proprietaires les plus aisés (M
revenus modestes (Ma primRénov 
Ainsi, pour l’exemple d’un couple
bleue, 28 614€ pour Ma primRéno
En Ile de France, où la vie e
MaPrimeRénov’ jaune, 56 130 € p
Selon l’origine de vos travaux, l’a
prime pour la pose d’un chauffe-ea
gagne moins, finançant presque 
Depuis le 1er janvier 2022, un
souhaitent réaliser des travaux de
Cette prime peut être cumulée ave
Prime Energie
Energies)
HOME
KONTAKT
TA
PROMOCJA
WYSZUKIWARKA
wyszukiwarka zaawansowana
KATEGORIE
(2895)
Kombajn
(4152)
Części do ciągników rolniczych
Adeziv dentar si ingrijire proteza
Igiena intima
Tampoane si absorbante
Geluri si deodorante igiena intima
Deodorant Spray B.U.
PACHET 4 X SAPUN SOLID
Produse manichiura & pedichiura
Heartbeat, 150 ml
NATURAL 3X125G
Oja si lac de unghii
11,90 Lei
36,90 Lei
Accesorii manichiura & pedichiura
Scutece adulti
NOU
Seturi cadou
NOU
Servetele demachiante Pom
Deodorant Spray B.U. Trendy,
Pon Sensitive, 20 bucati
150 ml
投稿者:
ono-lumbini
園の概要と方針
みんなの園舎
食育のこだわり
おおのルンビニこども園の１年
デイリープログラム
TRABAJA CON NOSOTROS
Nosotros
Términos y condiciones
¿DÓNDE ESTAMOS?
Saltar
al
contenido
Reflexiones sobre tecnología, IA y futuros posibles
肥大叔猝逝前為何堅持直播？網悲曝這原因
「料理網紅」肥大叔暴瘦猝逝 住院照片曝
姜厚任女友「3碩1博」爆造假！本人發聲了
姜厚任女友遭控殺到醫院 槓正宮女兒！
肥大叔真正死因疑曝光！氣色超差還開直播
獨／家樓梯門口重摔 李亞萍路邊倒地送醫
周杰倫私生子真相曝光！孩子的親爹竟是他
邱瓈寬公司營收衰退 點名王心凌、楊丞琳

What to do:
Render every line of the material above as a Markdown table with two columns, n for the row number and Line for the text, leaving out any blank lines.

Solution to the problem:
| n | Line |
|---|---|
| 1 | proprietaires les plus aisés (M |
| 2 | revenus modestes (Ma primRénov  |
| 3 | Ainsi, pour l’exemple d’un couple |
| 4 | bleue, 28 614€ pour Ma primRéno |
| 5 | En Ile de France, où la vie e |
| 6 | MaPrimeRénov’ jaune, 56 130 € p |
| 7 | Selon l’origine de vos travaux, l’a |
| 8 | prime pour la pose d’un chauffe-ea |
| 9 | gagne moins, finançant presque  |
| 10 | Depuis le 1er janvier 2022, un |
| 11 | souhaitent réaliser des travaux de |
| 12 | Cette prime peut être cumulée ave |
| 13 | Prime Energie |
| 14 | Energies) |
| 15 | HOME |
| 16 | KONTAKT |
| 17 | TA |
| 18 | PROMOCJA |
| 19 | WYSZUKIWARKA |
| 20 | wyszukiwarka zaawansowana |
| 21 | KATEGORIE |
| 22 | (2895) |
| 23 | Kombajn |
| 24 | (4152) |
| 25 | Części do ciągników rolniczych |
| 26 | Adeziv dentar si ingrijire proteza |
| 27 | Igiena intima |
| 28 | Tampoane si absorbante |
| 29 | Geluri si deodorante igiena intima |
| 30 | Deodorant Spray B.U. |
| 31 | PACHET 4 X SAPUN SOLID |
| 32 | Produse manichiura & pedichiura |
| 33 | Heartbeat, 150 ml |
| 34 | NATURAL 3X125G |
| 35 | Oja si lac de unghii |
| 36 | 11,90 Lei |
| 37 | 36,90 Lei |
| 38 | Accesorii manichiura & pedichiura |
| 39 | Scutece adulti |
| 40 | NOU |
| 41 | Seturi cadou |
| 42 | NOU |
| 43 | Servetele demachiante Pom |
| 44 | Deodorant Spray B.U. Trendy, |
| 45 | Pon Sensitive, 20 bucati |
| 46 | 150 ml |
| 47 | 投稿者: |
| 48 | ono-lumbini |
| 49 | 園の概要と方針 |
| 50 | みんなの園舎 |
| 51 | 食育のこだわり |
| 52 | おおのルンビニこども園の１年 |
| 53 | デイリープログラム |
| 54 | TRABAJA CON NOSOTROS |
| 55 | Nosotros |
| 56 | Términos y condiciones |
| 57 | ¿DÓNDE ESTAMOS? |
| 58 | Saltar |
| 59 | al |
| 60 | contenido |
| 61 | Reflexiones sobre tecnología, IA y futuros posibles |
| 62 | 肥大叔猝逝前為何堅持直播？網悲曝這原因 |
| 63 | 「料理網紅」肥大叔暴瘦猝逝 住院照片曝 |
| 64 | 姜厚任女友「3碩1博」爆造假！本人發聲了 |
| 65 | 姜厚任女友遭控殺到醫院 槓正宮女兒！ |
| 66 | 肥大叔真正死因疑曝光！氣色超差還開直播 |
| 67 | 獨／家樓梯門口重摔 李亞萍路邊倒地送醫 |
| 68 | 周杰倫私生子真相曝光！孩子的親爹竟是他 |
| 69 | 邱瓈寬公司營收衰退 點名王心凌、楊丞琳 |